CUDA is designed to allow blocks to run in any order. There is also no cross-block synchronization within a single run making insertion sort impossible to work along with a lot of other sorting algorithms. In fact, this is the problem with many of the sorting algorithms we have looked at.
'''Final files & Comparitive Graph'''
'''Graph Comparison: - Please give it a few seconds to load, we noticed it takes longer than expected to load the graph'''
https://docs.google.com/spreadsheets/d/176TTtES25qwWpm18aDRkPYDCF2EMKmsIGz3k0iuVafk/edit?usp=sharing
'''Final files:'''
'''Bubble.cu:''' [[File:Bubble.cu.txt]]
'''Insertion.cu (With method to test):''' [[File:Insertion.cu.txt]]
=== Assignment 3 ===
Bubble sort - Optimization
----
'''Thoughts about using Shared Memory:'''
After doing some research, we believe that we cannot use __shared__ memory for this. The reason for this is because the array size can be anything (500 thousand, 1 million, 2 million, etc.). There is very limited amount of __shared__ memory depending on the GPU. Even if we used __shared__ memory, there is always the issue that only the values within each block would get sorted. We would also need to deal with bank conflicts (Thread Id would access memory of id id & id+1 and write to memory at id).

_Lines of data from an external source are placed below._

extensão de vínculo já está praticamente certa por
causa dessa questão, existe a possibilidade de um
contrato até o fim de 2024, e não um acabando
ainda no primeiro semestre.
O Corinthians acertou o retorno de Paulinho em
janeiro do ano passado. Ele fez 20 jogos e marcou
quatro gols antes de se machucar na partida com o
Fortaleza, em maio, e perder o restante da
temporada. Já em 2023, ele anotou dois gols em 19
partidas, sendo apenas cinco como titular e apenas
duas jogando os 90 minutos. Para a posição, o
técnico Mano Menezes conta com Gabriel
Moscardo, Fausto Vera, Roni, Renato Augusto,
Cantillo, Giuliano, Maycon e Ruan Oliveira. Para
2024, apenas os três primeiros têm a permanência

'''Our attempting at reducing the kernel counts:'''
For this we removed the for loop that called the kernel n-1 times, and added a for loop inside the kernel surrounding the condition statement (if-else). This was quite interesting in the sense that it was much faster (about 30 – 50%) than the method we had derived from the pseudo code. Unfortunately, about 1% of size (argument entered) would be incorrectly sorted. When we ran this code on different types of GPU with a higher & lower compute capability, we had fewer and more errors respectively however the sorting was still incorrect. So overall, we decided to stick with our multiple kernel call approach as we didn’t want to have errors with the benefit of faster completion time.
----
'''Final thoughts:'''
Bubble sort was not able to be speed up as fast as quick/merge/heap sort O(n * logn) but compared to serial bubble sort we ran on matrix & average pc, there was very noticeable difference. Our overall approach felt a lot like the reduction lab where we called the kernel multiple times to get the answer. We also realized that the optimal solution will be different on different hardware platforms.While doing research, we found out there are even better parallel sorting algorithms (radix, rank sort, parallel merge sort, hyper quick sort). We actually found the CUDA sample code for parallel merge sort (It was for older version of CUDA). When we profiled it and ran it, it turned out to be much slower (1 – 3 seconds) than serial merge sort for N = 500,000. However, the CUDA quick sort given was just as fast as the serial quick sort (potentially faster by few milliseconds).
'''Some of the things we learned'''
- Odd-even sort
- Parallel Bubble Sort & its implementation
- Race Conditions
- We CANNOT do Insertion sort in parallel (Confirmed!)
- Sequencing issues will be caused for coalesced hardware when acceding array elements 0 & 1 in thread 0, accessing 2 & 3 in thread 1 (Issue with shared memory & why we avoided it).
- Shared memory is an optimal choice where we call the kernel once and the kernel has a for loop inside of it. However, causes bank conflict (can be solved using strides?) but unfortunately gave us an incorrect result so we avoided that method.
- As the size of array goes up, the number of threads used goes up (size/2 thread are used). This will eventually result in the maximum number of threads being used.
- Blocks will run in random orders (One of the reasons why we encountered an error with the single kernel with a for loop inside odd-even approach). We were able make small numbers work & it was much faster but for big numbers approximately 1 percent of the array size would be incorrectly sorted.
- Algorithms with alot of branching and are VERY sequential are not suitable for the GPU.
- We came across some interesting sorting algorithms (Bucket, radix, rank, hyper quick and merge sort) which are better options than the parallel bubble sort.